**Exercise description:** Convert the lines below into a Markdown table with the columns "No." and "Text", giving each line its own numbered row. Omit blank lines and the pictures.

Dataset entries:

──────────

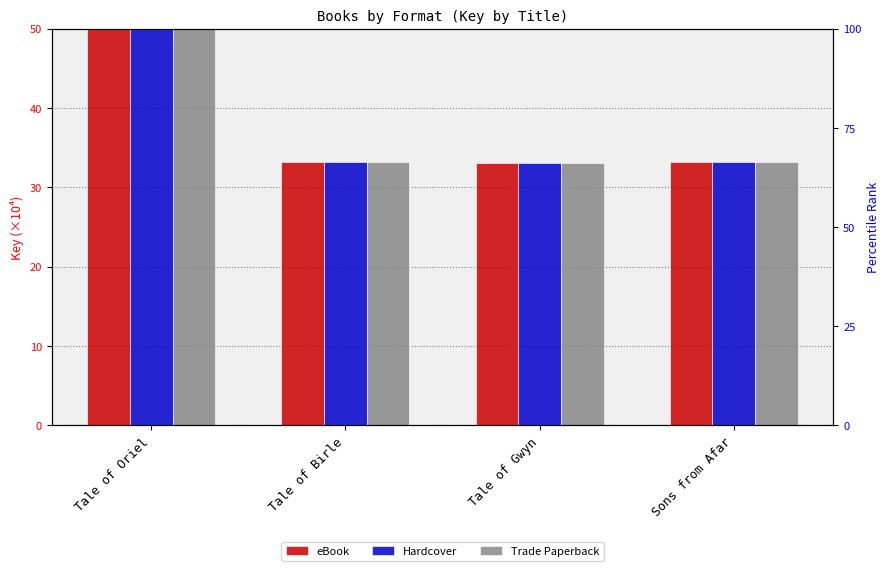

Which category has the highest value in the Hardcover series?

Tale of Oriel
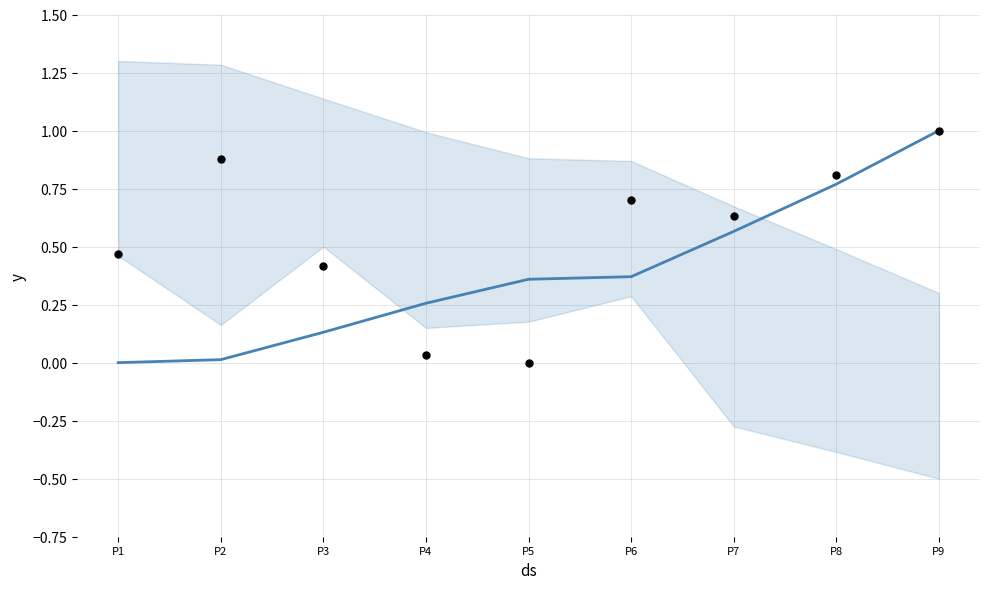

What is the change in value from P6 to P8?

+0.4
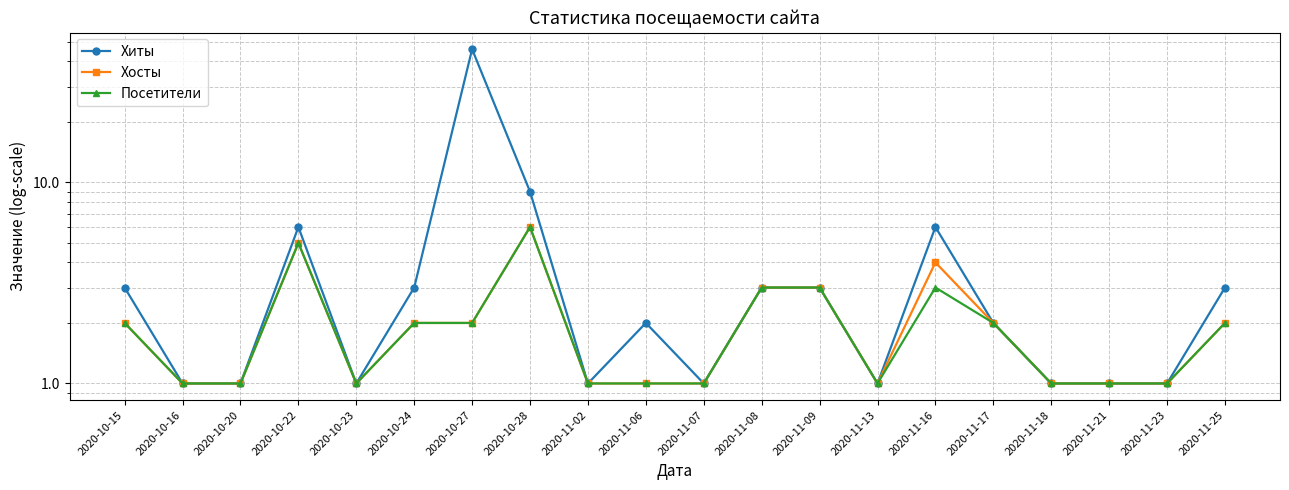

What is the lowest value of the Хиты series?

1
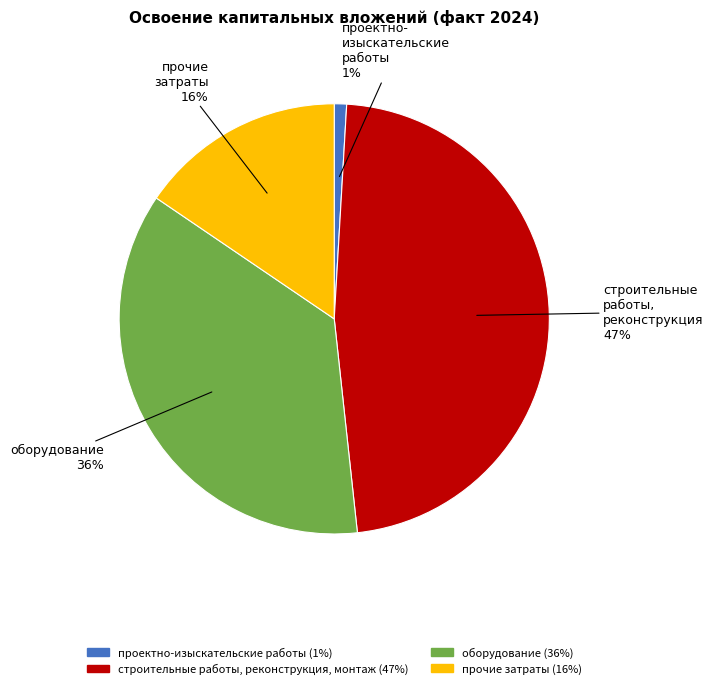

Is there any slice that represents more than half of the pie?

No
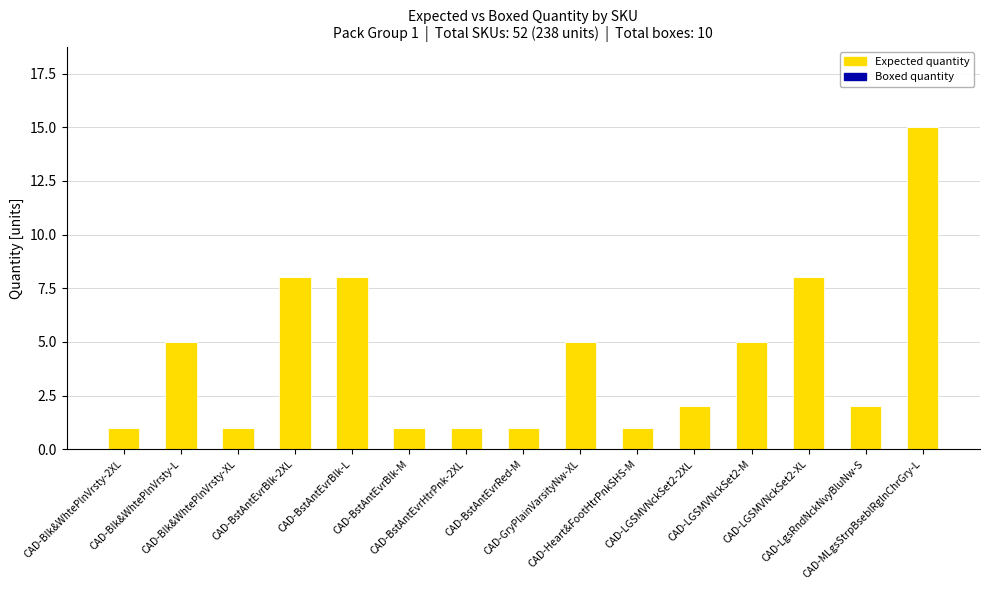

What is the sum of all values?

64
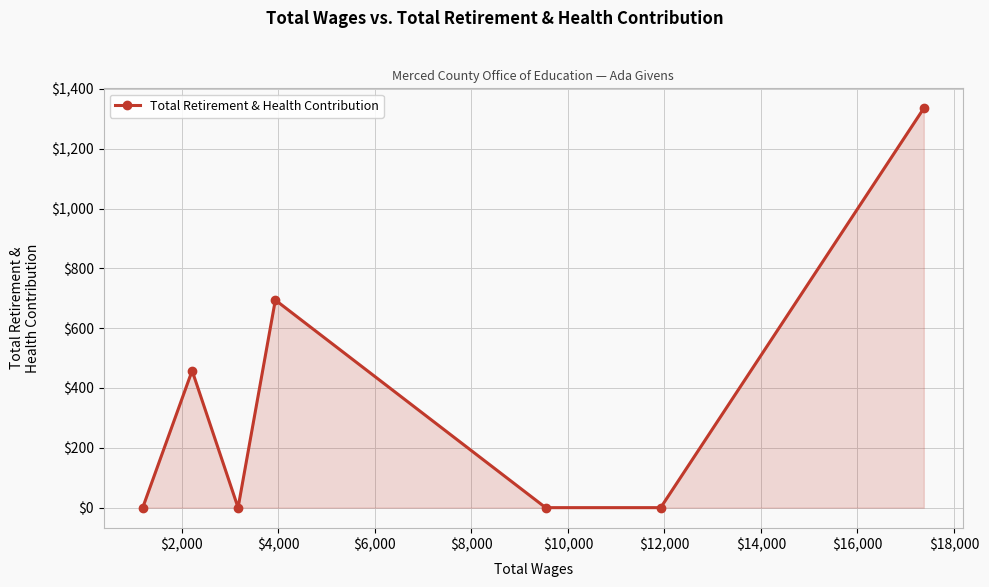

What is the difference between the maximum and minimum values?

1335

──────────

**Solved exercise:**
| No. | Text |
|---|---|
| 1 | Which category has the highest value in the Hardcover series? |
| 2 | Tale of Oriel |
| 3 | What is the change in value from P6 to P8? |
| 4 | +0.4 |
| 5 | What is the lowest value of the Хиты series? |
| 6 | 1 |
| 7 | Is there any slice that represents more than half of the pie? |
| 8 | No |
| 9 | What is the sum of all values? |
| 10 | 64 |
| 11 | What is the difference between the maximum and minimum values? |
| 12 | 1335 |